Tougher glasses to cut pub violence

Author: Ian Burrell

Bars and nightclubs are to receive eight million new pint pots which have been subjected to a cooling process which means they are much more difficult to break. If they do smash, they break into tiny and harmless pieces, similar to those in a broken car windscreen.

Allan Charlesworth, the Association of Chief Police Officers spokesman on licensing issues, called for the new toughened glasses to be made compulsory, particularly in pubs and nightclubs which attract a high proportion of young people.

“The weight of evidence makes it imperative for the use of toughened glass to be included as a condition of a licence,” he said.

Mr Charlesworth, Assistant Chief Constable of West Yorkshire Police, demanded the banning of drinking directly from bottles. “Naturally there is opposition to this stance from retailers since the practice has become fashionable and has commercial implications. However, Acpo believes the promotion of community safety and the reduction of crime overrides other considerations.”

Demaglass, Britain’s biggest producer of glasses for the drinks industry, has switched to the new process following comments by Jack Straw, the Home Secretary, that he wished to take action to reduce the number of glassing incidents.

Mr Straw has already asked Alun Michael and George Howarth, the Home Office ministers with responsibility for crime prevention and licensing, to look at ways of increasing the availability of safer glasses. The industry has been under pressure to reduce alcohol-related crime and Glenda Jackson, transport minister, has called for pubs to be given penalty points when violence occurs on their premises.

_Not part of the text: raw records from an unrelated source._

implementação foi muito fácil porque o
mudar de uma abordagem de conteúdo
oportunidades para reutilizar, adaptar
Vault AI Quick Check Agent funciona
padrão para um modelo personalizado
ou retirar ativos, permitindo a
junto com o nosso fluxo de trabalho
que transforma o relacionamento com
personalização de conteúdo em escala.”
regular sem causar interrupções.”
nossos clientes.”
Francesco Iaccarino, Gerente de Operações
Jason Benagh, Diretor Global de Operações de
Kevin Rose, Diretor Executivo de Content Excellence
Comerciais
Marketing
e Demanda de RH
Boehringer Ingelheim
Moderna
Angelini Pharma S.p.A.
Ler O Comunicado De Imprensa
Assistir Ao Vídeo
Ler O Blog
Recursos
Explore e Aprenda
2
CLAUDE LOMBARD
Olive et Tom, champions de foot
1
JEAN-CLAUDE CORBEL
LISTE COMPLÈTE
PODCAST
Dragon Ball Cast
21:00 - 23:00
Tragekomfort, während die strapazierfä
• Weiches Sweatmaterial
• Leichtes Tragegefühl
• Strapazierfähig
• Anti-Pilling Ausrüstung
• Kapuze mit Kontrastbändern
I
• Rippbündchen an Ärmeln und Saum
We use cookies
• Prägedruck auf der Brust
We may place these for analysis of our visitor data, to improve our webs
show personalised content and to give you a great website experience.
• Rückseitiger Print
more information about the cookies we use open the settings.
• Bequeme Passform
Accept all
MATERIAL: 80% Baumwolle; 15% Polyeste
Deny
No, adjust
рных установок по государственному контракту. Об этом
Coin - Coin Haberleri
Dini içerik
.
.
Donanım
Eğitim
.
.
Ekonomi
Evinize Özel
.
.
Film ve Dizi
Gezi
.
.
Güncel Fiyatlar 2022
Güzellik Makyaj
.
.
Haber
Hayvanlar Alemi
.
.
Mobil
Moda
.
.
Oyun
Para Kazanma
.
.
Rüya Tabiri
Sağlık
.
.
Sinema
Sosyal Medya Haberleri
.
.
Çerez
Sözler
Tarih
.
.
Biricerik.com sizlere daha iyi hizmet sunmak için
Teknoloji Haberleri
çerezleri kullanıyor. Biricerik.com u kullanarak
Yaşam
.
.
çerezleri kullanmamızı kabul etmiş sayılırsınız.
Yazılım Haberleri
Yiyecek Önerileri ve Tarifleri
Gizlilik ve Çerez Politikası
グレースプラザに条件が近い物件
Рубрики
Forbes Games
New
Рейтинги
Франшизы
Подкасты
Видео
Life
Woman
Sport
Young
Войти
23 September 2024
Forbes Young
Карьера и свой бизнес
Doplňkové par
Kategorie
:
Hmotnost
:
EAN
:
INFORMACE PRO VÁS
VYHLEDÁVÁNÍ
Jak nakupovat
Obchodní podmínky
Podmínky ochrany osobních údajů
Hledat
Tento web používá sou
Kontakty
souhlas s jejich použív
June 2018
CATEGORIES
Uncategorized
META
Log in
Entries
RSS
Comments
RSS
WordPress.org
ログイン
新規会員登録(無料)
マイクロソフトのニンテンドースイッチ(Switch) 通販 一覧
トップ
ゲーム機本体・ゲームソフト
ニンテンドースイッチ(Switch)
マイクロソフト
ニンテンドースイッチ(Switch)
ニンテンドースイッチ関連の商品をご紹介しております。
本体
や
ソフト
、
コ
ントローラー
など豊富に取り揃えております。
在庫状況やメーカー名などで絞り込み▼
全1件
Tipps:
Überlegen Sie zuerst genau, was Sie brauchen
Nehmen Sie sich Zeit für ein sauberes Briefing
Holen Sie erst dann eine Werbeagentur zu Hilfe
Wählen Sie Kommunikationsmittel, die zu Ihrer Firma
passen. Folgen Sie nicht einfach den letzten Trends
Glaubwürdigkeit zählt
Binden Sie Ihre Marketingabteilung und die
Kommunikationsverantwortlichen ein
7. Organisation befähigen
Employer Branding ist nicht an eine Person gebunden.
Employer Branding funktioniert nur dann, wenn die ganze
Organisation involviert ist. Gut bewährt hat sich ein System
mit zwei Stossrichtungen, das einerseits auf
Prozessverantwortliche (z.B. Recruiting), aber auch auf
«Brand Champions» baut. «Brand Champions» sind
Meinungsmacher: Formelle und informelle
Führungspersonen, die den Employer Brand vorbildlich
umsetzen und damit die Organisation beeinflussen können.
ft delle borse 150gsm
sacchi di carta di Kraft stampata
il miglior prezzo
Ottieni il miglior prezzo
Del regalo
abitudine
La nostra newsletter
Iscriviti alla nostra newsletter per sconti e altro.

Her son Daniel lost the sight in one eye after a beer glass was pushed into his face in a pub in London as he tried to defuse a row after beer was thrown over friends during a karaoke night.

Jeremy Clarke, of Demaglass, said the new toughened glasses were between 10 and 15 per cent more expensive to produce. “It is often innocent parties that get caught up in pub fights and get cut,” he said. “This will help to create a safer drinking environment.”

The decision to introduce the toughened glasses follows 10 years of campaigning by Professor Jonathan Shepherd, of Cardiff Royal Infirmary. He began his crusade after being horrified by the succession of badly wounded and scarred pub-goers who every weekend were brought into hospital.

Every year there are around 5,500 attacks in which glass is used as a weapon. Professor Shepherd found that 75 per cent of such attacks were carried out with straight-sided pint glasses and 15 per cent with bottles.

The standard pint glass tends to break at the rim, leaving a jagged edge and a firm base, he said. “You could not design a more ghastly weapon.”

Laboratory tests by the Cardiff team have shown that the toughened beer glasses were six times more difficult to break than the standard ones.

Mark Bennett, of Alcohol Concern, said: “For a worrying proportion of people, alcohol makes them feel aggressive and behave violently. The toughened glasses will help ensure that a weapon is not instantly at hand.”